You now begin to feel increasing anxiety and unease. You try hard to live up to their need for certain standards. You check your clothing, hide your love of popular culture, and perhaps drop some of your social networks. The self-doubt begins to grow, and you no longer feel yourself. You are wholly someone else’s perfect boyfriend or girlfriend, afraid that the real you, the one with faults, will show.
They discuss serious relationship milestones too soon
Rather than getting to know you gradually, love-bombers will discuss the future immediately. They inform you of desirable locations for the home you will be buying together, appropriate themes for your wedding, and suitable names for the children.
If you are someone who has been looking for these things, you might think you have found the partner of your dreams. Yet such behavior should be considered a red flag. The love-bomber has decided you now belong to them, and they will fit you into a future created within their own mind.
Healthy relationships grow and evolve over time. Couples discuss whether marriage is right after a significant period of getting to know each other. They explore also if and when they might want children and how many. “Compromises get reached as two individuals merge lives. Love-bombers, however, have already decided what they want the future to be, and are simply looking for a compliant partner to slot into place.” according to expert matchmakers at Kelleher International.
Things fall apart very quickly
Overnight, the romantic, caring, committed person you thought you were dating appears to change. The love-bomber becomes distant, sulky and distracted. You begin to question things, wondering what you have done to upset them. At this point, they might end things. If they have an ounce of decency, they will tell you outright the relationship is over, else they will simply ghost you.
Why love-bombers do this is complex. One reason might be they realize they can’t manipulate you the way they thought, so they end the relationship quickly. Another might be the romantic lens through which they viewed you have fallen, and they see you now as a flawed individual like everyone else. They feel deceived, when in fact, it was their own projections that caused a distorted view.
A final reason love-bombers move on is because they are addicted to love-bombing. They thrive on making a person fall in love with them. They feel powerful bombarding a new romantic interest with gifts and attention. They can operate also under a pretense for a few weeks or months, acting the role of the perfect lover. This is difficult to maintain long term, so they move on, playing the same part over and over, with a string of unsuspecting partners.
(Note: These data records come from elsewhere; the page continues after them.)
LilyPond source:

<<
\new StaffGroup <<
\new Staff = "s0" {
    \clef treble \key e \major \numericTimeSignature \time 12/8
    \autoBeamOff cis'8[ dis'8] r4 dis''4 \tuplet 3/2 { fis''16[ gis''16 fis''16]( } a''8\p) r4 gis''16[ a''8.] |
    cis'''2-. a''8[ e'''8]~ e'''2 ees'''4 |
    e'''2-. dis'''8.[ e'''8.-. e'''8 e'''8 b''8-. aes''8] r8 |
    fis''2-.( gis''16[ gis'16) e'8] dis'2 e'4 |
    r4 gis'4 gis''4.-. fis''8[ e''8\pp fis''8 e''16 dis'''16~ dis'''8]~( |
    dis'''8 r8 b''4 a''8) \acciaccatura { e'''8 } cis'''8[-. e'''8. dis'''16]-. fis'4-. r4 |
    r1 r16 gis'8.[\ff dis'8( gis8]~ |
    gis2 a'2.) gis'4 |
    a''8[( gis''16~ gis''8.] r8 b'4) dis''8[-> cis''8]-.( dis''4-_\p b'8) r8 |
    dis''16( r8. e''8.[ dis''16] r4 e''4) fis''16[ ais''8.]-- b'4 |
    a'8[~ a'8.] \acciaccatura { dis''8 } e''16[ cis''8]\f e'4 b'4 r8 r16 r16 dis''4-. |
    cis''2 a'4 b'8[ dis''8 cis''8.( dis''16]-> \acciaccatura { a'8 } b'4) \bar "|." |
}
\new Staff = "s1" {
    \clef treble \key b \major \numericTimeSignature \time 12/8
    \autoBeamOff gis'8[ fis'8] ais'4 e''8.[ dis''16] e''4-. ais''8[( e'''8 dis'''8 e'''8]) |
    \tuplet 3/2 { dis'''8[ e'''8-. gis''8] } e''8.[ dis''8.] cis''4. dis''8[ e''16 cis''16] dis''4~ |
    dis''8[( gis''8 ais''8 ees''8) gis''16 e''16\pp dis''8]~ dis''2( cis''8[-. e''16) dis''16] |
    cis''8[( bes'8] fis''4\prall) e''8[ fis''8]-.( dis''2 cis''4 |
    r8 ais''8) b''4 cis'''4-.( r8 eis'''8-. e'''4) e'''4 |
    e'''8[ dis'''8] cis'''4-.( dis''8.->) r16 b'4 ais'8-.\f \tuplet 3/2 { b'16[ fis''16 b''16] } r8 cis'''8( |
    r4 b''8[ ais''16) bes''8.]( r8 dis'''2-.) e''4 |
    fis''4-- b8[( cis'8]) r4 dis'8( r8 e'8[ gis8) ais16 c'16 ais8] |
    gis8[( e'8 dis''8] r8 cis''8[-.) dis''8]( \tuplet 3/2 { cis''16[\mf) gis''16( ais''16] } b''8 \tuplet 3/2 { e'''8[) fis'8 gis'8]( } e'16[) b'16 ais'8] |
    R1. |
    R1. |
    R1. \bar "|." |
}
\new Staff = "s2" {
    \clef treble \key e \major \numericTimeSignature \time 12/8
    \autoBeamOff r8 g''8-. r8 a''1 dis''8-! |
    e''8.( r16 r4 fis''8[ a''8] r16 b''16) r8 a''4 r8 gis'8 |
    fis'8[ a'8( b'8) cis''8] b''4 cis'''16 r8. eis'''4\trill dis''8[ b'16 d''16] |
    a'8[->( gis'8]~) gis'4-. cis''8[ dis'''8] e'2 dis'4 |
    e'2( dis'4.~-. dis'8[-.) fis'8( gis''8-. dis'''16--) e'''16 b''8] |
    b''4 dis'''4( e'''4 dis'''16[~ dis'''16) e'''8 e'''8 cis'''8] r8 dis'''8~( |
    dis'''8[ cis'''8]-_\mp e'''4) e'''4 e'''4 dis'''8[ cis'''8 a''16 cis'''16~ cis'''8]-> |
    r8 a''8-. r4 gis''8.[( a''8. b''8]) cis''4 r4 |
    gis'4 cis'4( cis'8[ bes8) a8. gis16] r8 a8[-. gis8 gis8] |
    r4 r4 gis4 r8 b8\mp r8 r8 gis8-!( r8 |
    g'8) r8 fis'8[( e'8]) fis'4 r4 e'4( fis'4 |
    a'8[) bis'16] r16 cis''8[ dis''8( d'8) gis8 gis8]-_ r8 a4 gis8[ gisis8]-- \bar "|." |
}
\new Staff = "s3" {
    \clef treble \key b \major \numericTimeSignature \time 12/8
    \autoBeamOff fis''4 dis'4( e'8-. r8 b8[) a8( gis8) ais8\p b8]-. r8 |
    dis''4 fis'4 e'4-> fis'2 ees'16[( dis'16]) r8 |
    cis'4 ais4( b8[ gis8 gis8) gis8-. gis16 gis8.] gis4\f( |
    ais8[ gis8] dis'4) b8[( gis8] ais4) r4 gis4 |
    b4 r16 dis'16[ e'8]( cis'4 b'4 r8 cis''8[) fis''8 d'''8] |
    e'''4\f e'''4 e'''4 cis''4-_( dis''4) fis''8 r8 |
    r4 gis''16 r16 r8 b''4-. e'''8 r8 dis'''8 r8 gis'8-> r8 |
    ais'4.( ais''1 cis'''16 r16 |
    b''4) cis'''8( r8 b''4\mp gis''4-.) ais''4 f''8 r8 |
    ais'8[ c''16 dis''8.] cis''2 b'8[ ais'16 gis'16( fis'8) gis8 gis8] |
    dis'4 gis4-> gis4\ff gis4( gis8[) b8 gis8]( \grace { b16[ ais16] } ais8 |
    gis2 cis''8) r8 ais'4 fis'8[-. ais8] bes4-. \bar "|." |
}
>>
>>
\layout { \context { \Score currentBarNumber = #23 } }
Being love-bombed can be painful. The intensity of emotions, followed by manipulation, and finally rejection, can leave the person on the receiving end with low self-esteem and a broken heart. If you feel you have been love-bombed, take time to heal and talk to family and friends. After a while, you will recover. Don’t give up on finding the right person, but remember, a relationship worth having takes time to develop. Love isn’t flowers, jewelry, and romantic declarations, but rather companionship, trust, and ultimately, respect.